Rafael bahkan mendapatkan prestasi peringkat 1 saat seleksi tingkat panitia daerah yang digelar Biro SDM Polda Sumsel.
“Pada saat dites di daerah saya mendapatkan peringkat 1 di Polda Sumsel. Lari saya 3.000 meter dalam 12 menit,” kata Rafael dalam video yang diunggah Polri di akun Tiktok resmi, @polisi_Indonesia pada Jumat (8/8/2025).
Rafael adalah anak dari Ayah Nazaruddin Hutabarat, Ibu Asna Mariati Malau. Orangtuanya bekerja di Pasar Azhar Kenten Laut.
“(Orangtua) bekerja sebagai tukang sayur di Pasar Kenten Azhar atau Kenten Laut,” ujar Rafael.
Ia terbiasa bekerja keras membantu ibunya. Karena menargetkan masuk Akpol, kesehariannya diubah agar ia bisa latihan untuk tes masuk Akpol.
Saban pagi, tepat pukul 04.00 WIB, dia bangun untuk bersiap mengantar sang ibunda ke pasar, kemudian lari santai selama dua jam.
“Bagaimana cara saya mendapatkannya (lari sejauh 3 km dalam 12 menit)?
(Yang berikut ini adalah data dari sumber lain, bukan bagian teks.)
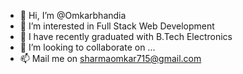 - 👋 Hi, I’m @Omkarbhandia
- 👀 I’m interested in Full Stack Web Development
- 🌱 I have recently graduated with B.Tech Electronics
- 💞️ I’m looking to collaborate on ...
- 📫 Mail me on sharmaomkar715@gmail.com

<!---
Omkarbhandia/Omkarbhandia is a ✨ special ✨ repository because its `README.md` (this file) appears on your GitHub profile.
You can click the Preview link to take a look at your changes.
--->
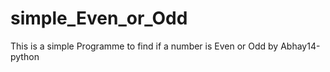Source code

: # simple_Even_or_Odd
This is a simple Programme to find if a number is Even or Odd by Abhay14-python
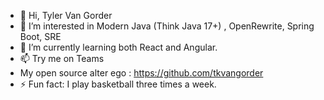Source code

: - 👋 Hi, Tyler Van Gorder
- 👀 I’m interested in Modern Java (Think Java 17+) , OpenRewrite, Spring Boot, SRE
- 🌱 I’m currently learning both React and Angular.
- 📫 Try me on Teams
- My open source alter ego : https://github.com/tkvangorder
- ⚡ Fun fact: I play basketball three times a week.

<!---
tylervangorder-8451/tylervangorder-8451 is a ✨ special ✨ repository because its `README.md` (this file) appears on your GitHub profile.
You can click the Preview link to take a look at your changes.
--->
Jam 4.00 subuh saya bangun untuk mengantar Ibu ke pasar. Selanjutnya saya jogging jam 06.00 sampai jam 08.00 WIB,” tutur Rafael.
Latar belakang orang tua menjadi motivasi Rafael untuk lebih giat meraih cita-cita. Ia tak minder, sebaliknya bangga dengan orang tuanya yang menurutnya pekerja keras.
Rafael juga mengikuti bimbingan belajar untuk seleksi sekolah kedinasan. “Selanjutnya saya bimbingan les,” imbuhnya.
Pada saat itu, Polda Sumsel mengirim 13 peserta ke tahap pusat, terdiri dari 10 calon taruna dan 3 calon taruni.
Namun, hanya 8 peserta yang akhirnya berhasil menyandang status “lulus terpilih” setelah melewati dua tahap seleksi ketat di tingkat nasional.
Proses seleksi ke tingkat pusat terbagi menjadi dua tahap. Tahap pertama meliputi pemeriksaan administrasi, tes kesehatan, wawancara psikologi, serta penelusuran mental dan kepribadian.
Pada tahap kedua, para peserta menghadapi tes akademik berbasis Computer Assisted Test (CAT), uji kesamaptaan jasmani, serta pemeriksaan penampilan fisik dan sikap.
Dari tahap inilah terpilih para peserta terbaik, termasuk delapan wakil dari Polda Sumsel.
Melalui ujian berliku ini, usaha Rafael terbayar kala Sidang Akhir Seleksi Tingkat Pusat Taruna Akpol Tahun Anggaran 2025 menyatakan dirinya lulus terpilih.
Dia berpesan kepada para calon taruna yang hendak mengikuti seleksi periode berikutnya, untuk meneguhkan tekad dan terus berjuang.
“Pesan untuk catar-catar lain, jangan dengerin kiri atau kanan. Terus maju, pantang mundur, karena Tuhan pasti memberikan jalan ke umatnya yang terus berusaha,” pungkas Rafael.